Nio Stock: Opportunities Amidst AdversityWhere Nio Stands Amidst Perilous Waters

JJ Bounty

Nio (NYSE: NIO) divulged its first-quarter earnings report on June 6. The Chinese electric vehicle (EV) manufacturer witnessed a 7% decline in revenue year over year, amounting to 9.91 billion yuan ($1.37 billion). This discrepancy from analysts’ projections, missing by 520 million yuan, piqued market unease. Nio’s adjusted net loss swelled from 4.15 billion yuan to 4.9 billion yuan ($679 million), translating to 2.39 yuan ($0.33) per American depositary receipt (ADR) – a stark miss of 0.19 yuan against the consensus estimate.

Nio’s investors bore the brunt of this disappointing revelation, with the stock plummeting by nearly 7%. The company now finds itself submerged over 20% below its IPO price. In spite of such adversity, the question lingers – should investors veer off the beaten path and view this decline as an opportunity, while traditional enthusiasts remain oblivious?

Nio's ES8 SUV.

Image source: Nio.

The Evolution of Nio: A Saga of Triumphs and Troubles

Nio, upon its September 2018 IPO, served as a beacon of hope as an esteemed player in the EV market. Distinguishing itself with a diverse portfolio of electric sedans and SUVs, Nio’s innovation in battery-swap technology set it apart. This strategy alleviated the extended charging periods that have long plagued conventional EVs.

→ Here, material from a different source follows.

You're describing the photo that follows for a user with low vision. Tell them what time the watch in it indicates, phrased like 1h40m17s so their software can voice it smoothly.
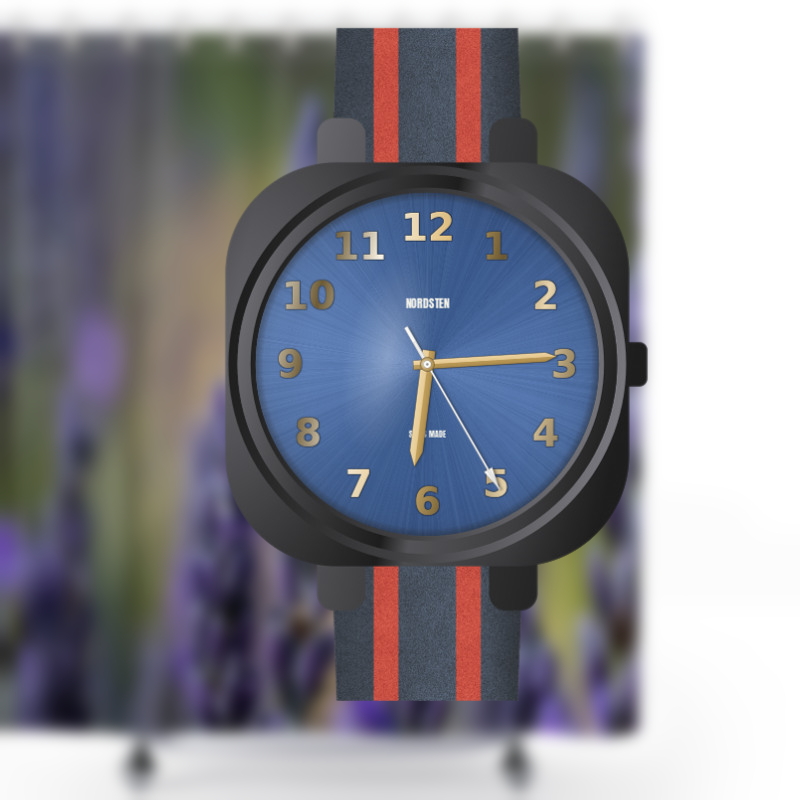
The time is 6h14m25s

The allure of Nio was unmistakable as deliveries surged by 81% in 2019, followed by jumps of 113% in 2020 and 109% in 2021. Its stock rode this wave of optimism, ascending over tenfold from its IPO price of $6.26 per ADR to a zenith of $62.84 on February 9, 2021.

Yet, shadows loomed on the horizon as Nio faced hurdles with its supply chain, weather-induced disruptions, macroeconomic fluctuations in China, and an industry-wide pricing battle. Consequently, delivery rates dwindled to a 34% rise in 2022 and a 31% climb in 2023. Compounded by eroding vehicle margins from 20.2% (2021) to 9.5% (2023), Nio grappled with diminishing pricing leverage and heightened expenses, encapsulating its harrowing journey.

The Impending Cyclical Rebirth of Nio

The first quarter marked a challenging chapter for Nio, witnessing a 40% sequential and 3% year-over-year plunge in deliveries, a stark contrast from the growth momentum in the latter half of 2023. Concurrently, a contraction in vehicle margins unfolded, painting a grim picture.

Period

Q1 2023

Q2 2023

Q3 2023

Q4 2023

Q1 2024

Deliveries

31,041

23,520

55,432

50,045

30,053

Growth (YOY)

20%

(6%)

75%

25%

(3%)

Vehicle margin

5.1%

6.2%

11%

11.9%

9.2%

Data source: Nio. YOY = year over year.

Nio anticipates a delivery resurgence in the second quarter, buoyed by its stellar performance in April and May. The company envisions a robust 130% to 138% year-over-year surge in total deliveries to 54,000 to 56,000 vehicles for the entire quarter. Furthermore, a predicted revenue upswing of 89% to 95% year over year is on the horizon.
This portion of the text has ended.